DOCUMENT SECTION:
◇ ◇ ◇
How not to be “THAT” guy at the bash.
I first heard about Well Rounded BBW a little over a year ago. I first went to the 2014 bash with my now former business partner as a vendor. We got weekend passes and in that short time we were sold and made plans to be at the 2015 bash. It is amazing what can happen in a year, I didn’t think back then I would go to the bash, alone. I debated many times about going back to Well Rounded, by my lonesome. Nevertheless a week prior to the Well Rounded 2015 I made the decision to go and force myself to network and make some new friends. I could always use new friends, right?
Being as shy as I am, going to such an event such as Well Rounded is scary and intimidating, to say the least. It can be overwhelming in so many ways. Nevertheless, I decided to take a plunge and go anyway, fight off my shy tendencies and be a part of something wonderful.
Well Rounded was a great event! I had an amazing time and I made some amazing new friends. However, something jumped out at me very quickly. There were many, many men that gave off the “creeper” vibe. Some of these guys even made me a little uncomfortable to say the least and that is saying a lot. After witnessing this I decided to ask some of the female attendees what men can do to not to give off such a vibe.
Below are a few of the answers I discovered. I for one am certainly glad I asked cause if I didn’t I might have given off this vibe and not even known it.
Please read what is written below very carefully and keep it in mind next time you go to a bash.
#1 SAY HI
Far too many of us float around these bashes maybe with a drink in hand either walking around or standing somewhere. Not saying a word as people walk around or by us. Sometimes we walk from room to room never speaking to a soul watching other bashers like a TV show or wondering why we are alone in a room full of people.
Do this instead: Guys, its simple say “Hi” to the people around you if the person you said “Hi” is not receptive move away. Don’t just stand there thinking she is going to change her mind. Move on to someone else and say Hello and take the conversation from there. It’s simple as that. You cannot meet someone new without saying “Hi” at some point.
#2 DON’T STARE
One of the most uncomfortable feelings in the world is an unwanted stare from someone you don’t know. As humans we know when someone is staring at us. It’s a survival instant going back to the days when we still hunted and gathered food. It triggers our fight or flight instinct. This is something you don’t want to trigger in someone you are interested in especially before you say one word to them.
Do This Instead: Guys if you’re staring so hard at her that you could drill holes in her with your irises, you better go up and say Hello and thank her for being so beautiful. Well maybe not the latter but at least follow Rule 1 and say “Hi.” The longer you stare the more uncomfortable she will be when you approach her, if you ever do.
◇ ◇ ◇
Dataset entries:
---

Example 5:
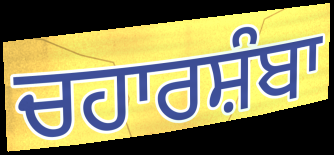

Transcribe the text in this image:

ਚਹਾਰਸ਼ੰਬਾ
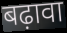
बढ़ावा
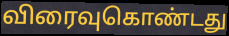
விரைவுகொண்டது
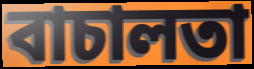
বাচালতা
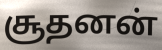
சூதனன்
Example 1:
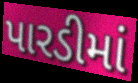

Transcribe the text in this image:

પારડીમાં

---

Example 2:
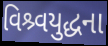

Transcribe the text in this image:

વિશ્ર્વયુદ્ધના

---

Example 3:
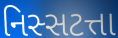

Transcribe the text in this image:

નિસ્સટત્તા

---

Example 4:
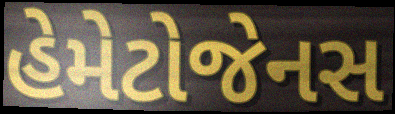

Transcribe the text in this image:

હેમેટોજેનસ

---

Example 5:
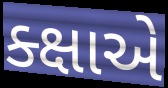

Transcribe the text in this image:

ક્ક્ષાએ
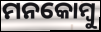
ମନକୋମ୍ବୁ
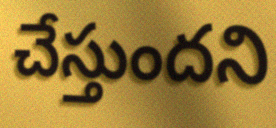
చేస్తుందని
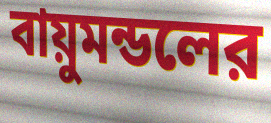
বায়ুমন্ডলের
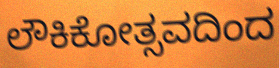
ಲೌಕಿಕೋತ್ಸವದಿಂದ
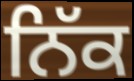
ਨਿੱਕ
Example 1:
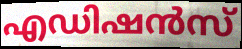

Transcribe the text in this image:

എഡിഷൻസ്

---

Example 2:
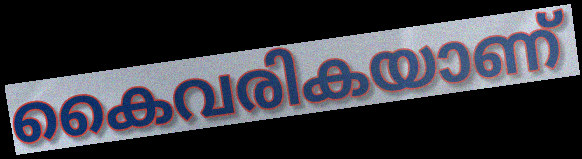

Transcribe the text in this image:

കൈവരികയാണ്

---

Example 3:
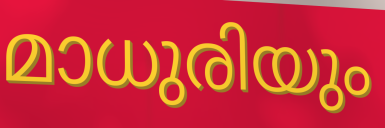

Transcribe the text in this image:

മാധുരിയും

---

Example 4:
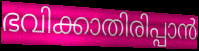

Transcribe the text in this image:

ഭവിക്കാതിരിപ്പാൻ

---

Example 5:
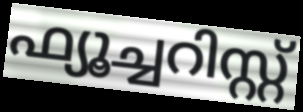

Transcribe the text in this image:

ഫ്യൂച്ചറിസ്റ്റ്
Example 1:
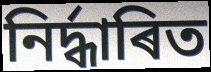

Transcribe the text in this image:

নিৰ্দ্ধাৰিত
◇ ◇ ◇
EXERCISES TO COMPLETE:
(A) According to the post about the bash, who went with the writer to the 2014 bash?
(B) Decide whether each statement agrees with the post about the bash, answering yes or no and quoting the deciding words: (i) The writer attended Well Rounded 2015 without a companion. (ii) The writer chose to attend Well Rounded 2015 a month before it took place. (iii) The second rule suggests that staring longer makes an approach easier.
(C) Pick up the post about the bash after its last sentence and keep writing it.

RESPONSES:
(A) The writer's now former business partner.

(B)
(i) Yes: "I didn’t think back then I would go to the bash, alone."
(ii) No: "a week prior to the Well Rounded 2015 I made the decision to go"
(iii) No: "The longer you stare the more uncomfortable she will be when you approach her, if you ever do."

(C)
#3 IT IS WHAT IT IS
Here is the scenario…
You have been chatting up a lady for a while or maybe a few minutes. You take her to the dance floor for a dance or perhaps you get her a drink. The dance is over or the ice in the drink melted away completely and you got nothing left in the cup but warm alcohol. You think you are going to move the evening further to her room or go somewhere else and hang out, whatever the case might be. However she thanks you for the dance and/or drinks and leaves without you.
Do This Instead: Keep in mind unless you get a CLEAR signal. Don’t assume that a dance or drinks will lead to her hand in marriage or her taking you to her room. It’s best NEVER to assume anything beyond “IT IS WHAT IT IS”. Drinks are drinks and a dance is that just a dance. Move on after the moment has passed. If she wants you to stay she will let you know. Live in that moment and enjoy it for however long it lasts.
Be active in the various events that are held at the bashes. Be willing to be involved in the events and PLEASE speak to people. Often times the “creepy” vibe comes from standing around a group of people and not speaking a word. Bashes are social events nobody expects you to say something profound, expect for “hello” followed by a “How are you?
#5 Being “clingy”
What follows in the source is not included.